Where does the pricing data for BAYSTATE MEDICAL CENTER come from?

All pricing data comes from the Centers for Medicare & Medicaid Services (CMS) Inpatient Prospective Payment System (IPPS) Provider Summary, published under federal price transparency law (45 CFR Part 180). This data is publicly available and updated annually.

How can I check if my bill from BAYSTATE MEDICAL CENTER is correct?
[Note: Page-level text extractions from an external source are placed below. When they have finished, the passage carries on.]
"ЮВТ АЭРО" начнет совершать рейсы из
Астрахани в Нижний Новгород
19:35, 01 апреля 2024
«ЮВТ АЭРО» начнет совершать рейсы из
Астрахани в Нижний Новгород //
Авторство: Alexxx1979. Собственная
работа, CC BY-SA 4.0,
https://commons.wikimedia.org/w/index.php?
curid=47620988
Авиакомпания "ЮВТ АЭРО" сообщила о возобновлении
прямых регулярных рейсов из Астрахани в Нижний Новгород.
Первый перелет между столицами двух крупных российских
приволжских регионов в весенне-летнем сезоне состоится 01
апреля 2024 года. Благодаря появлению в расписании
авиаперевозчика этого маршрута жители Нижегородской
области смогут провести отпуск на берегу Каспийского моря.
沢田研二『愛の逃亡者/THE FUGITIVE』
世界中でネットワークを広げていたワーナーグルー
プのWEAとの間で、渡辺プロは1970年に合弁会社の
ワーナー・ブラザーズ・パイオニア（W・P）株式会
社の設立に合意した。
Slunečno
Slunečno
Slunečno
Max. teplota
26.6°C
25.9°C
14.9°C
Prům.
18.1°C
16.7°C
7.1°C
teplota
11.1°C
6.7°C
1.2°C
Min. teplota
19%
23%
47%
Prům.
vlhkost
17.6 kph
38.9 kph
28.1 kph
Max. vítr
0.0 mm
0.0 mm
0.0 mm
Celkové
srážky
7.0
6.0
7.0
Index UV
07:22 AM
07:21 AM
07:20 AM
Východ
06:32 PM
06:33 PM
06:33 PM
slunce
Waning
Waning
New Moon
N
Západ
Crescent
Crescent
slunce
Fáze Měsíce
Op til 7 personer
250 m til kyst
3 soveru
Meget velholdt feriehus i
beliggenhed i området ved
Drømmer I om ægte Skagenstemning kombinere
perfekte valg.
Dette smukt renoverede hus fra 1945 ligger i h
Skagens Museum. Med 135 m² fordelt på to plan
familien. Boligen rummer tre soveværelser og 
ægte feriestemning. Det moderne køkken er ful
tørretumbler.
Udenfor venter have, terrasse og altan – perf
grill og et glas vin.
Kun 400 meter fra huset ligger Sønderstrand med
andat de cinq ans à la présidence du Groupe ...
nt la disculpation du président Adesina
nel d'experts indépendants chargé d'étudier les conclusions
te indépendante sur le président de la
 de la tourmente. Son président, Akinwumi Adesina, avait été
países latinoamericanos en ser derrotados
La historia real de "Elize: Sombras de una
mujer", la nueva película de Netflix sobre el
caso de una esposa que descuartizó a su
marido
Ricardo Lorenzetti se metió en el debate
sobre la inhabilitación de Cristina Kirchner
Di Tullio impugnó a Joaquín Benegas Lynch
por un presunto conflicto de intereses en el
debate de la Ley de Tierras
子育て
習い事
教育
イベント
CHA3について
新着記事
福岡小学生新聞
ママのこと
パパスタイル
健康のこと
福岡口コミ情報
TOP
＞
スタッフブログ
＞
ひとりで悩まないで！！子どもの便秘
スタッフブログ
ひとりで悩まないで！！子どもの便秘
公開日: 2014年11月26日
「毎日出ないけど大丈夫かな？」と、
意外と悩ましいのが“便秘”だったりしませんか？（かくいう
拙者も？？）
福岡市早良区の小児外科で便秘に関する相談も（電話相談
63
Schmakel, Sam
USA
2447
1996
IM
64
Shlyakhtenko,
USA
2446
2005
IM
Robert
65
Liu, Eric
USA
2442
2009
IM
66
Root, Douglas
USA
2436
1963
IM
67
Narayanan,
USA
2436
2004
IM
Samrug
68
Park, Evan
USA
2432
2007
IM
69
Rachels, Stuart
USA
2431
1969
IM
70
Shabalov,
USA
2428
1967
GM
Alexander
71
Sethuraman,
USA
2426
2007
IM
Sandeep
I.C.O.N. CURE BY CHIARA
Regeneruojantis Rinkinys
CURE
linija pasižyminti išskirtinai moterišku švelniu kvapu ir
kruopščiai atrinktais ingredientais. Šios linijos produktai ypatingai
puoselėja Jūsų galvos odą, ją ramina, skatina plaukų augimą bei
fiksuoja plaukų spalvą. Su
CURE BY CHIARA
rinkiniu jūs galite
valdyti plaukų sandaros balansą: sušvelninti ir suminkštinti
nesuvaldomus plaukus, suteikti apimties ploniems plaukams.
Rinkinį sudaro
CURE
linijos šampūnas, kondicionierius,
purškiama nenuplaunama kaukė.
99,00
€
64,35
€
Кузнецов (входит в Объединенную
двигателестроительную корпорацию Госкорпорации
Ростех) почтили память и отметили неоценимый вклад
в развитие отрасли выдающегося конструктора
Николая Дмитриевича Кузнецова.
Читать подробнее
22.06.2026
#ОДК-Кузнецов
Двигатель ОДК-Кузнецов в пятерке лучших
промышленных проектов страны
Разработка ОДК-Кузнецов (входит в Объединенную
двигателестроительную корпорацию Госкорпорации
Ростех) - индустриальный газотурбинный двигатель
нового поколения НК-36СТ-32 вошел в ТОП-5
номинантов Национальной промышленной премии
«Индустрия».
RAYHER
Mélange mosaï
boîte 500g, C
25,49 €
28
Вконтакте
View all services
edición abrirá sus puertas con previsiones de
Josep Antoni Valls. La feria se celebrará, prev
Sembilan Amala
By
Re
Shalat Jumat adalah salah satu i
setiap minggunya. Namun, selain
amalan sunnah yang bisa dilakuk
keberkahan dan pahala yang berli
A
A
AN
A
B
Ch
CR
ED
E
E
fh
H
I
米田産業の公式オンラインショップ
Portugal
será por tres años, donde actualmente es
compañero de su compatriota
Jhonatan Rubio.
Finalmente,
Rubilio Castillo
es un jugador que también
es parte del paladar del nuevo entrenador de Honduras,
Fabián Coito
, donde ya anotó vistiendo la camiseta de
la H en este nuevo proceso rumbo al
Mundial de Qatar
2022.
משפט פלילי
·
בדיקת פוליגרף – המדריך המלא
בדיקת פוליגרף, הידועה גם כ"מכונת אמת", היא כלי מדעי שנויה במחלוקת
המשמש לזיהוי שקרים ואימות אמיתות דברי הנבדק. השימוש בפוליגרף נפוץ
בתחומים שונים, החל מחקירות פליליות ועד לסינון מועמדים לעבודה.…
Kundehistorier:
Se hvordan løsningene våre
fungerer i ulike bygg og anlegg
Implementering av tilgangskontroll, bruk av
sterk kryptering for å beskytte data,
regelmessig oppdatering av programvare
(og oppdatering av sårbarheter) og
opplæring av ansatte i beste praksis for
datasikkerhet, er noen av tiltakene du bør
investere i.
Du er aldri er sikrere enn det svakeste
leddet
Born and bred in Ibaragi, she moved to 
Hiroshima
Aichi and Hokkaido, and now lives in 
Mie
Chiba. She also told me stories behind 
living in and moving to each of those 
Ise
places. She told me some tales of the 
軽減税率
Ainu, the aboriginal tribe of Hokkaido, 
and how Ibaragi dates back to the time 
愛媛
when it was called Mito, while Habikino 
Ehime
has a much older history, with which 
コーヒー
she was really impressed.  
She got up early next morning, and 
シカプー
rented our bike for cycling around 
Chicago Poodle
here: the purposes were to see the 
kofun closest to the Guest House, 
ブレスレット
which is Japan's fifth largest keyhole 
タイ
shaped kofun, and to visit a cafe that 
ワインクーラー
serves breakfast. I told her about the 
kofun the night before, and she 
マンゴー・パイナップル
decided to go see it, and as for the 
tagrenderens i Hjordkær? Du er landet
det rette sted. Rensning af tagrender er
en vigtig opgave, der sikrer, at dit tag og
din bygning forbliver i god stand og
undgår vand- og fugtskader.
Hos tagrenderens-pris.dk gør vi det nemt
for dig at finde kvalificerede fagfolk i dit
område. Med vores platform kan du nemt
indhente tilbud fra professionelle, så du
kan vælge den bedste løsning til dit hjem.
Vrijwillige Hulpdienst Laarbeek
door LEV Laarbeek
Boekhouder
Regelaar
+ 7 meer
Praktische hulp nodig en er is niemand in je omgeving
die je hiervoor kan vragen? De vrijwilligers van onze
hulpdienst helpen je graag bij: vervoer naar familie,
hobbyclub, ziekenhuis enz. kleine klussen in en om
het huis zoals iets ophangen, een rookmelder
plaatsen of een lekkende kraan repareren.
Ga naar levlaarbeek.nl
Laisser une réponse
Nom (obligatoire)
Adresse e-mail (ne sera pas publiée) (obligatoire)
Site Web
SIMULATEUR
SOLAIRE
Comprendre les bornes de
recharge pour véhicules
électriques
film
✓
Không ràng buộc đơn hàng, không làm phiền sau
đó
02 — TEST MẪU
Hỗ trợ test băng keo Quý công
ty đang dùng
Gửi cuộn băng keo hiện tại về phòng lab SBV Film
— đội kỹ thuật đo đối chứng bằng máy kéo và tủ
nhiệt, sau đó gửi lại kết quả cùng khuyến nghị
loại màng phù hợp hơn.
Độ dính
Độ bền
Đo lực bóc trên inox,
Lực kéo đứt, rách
You can upload your bill to BillRazor for a free comparison against publicly available Medicare reimbursement data. Our system analyzes every line item in 60 seconds. Research suggests 49-80% of hospital bills contain errors, including duplicate charges, incorrect procedure codes, and unbundling.

Does BAYSTATE MEDICAL CENTER in SPRINGFIELD, MA accept Medicare?

BAYSTATE MEDICAL CENTER is included in the CMS IPPS Provider Summary, which covers Medicare-participating hospitals. For specific coverage questions, contact BAYSTATE MEDICAL CENTER directly or check with your insurance provider.

Data sourced from CMS IPPS Provider Summary, FY2024. All information is for educational purposes only.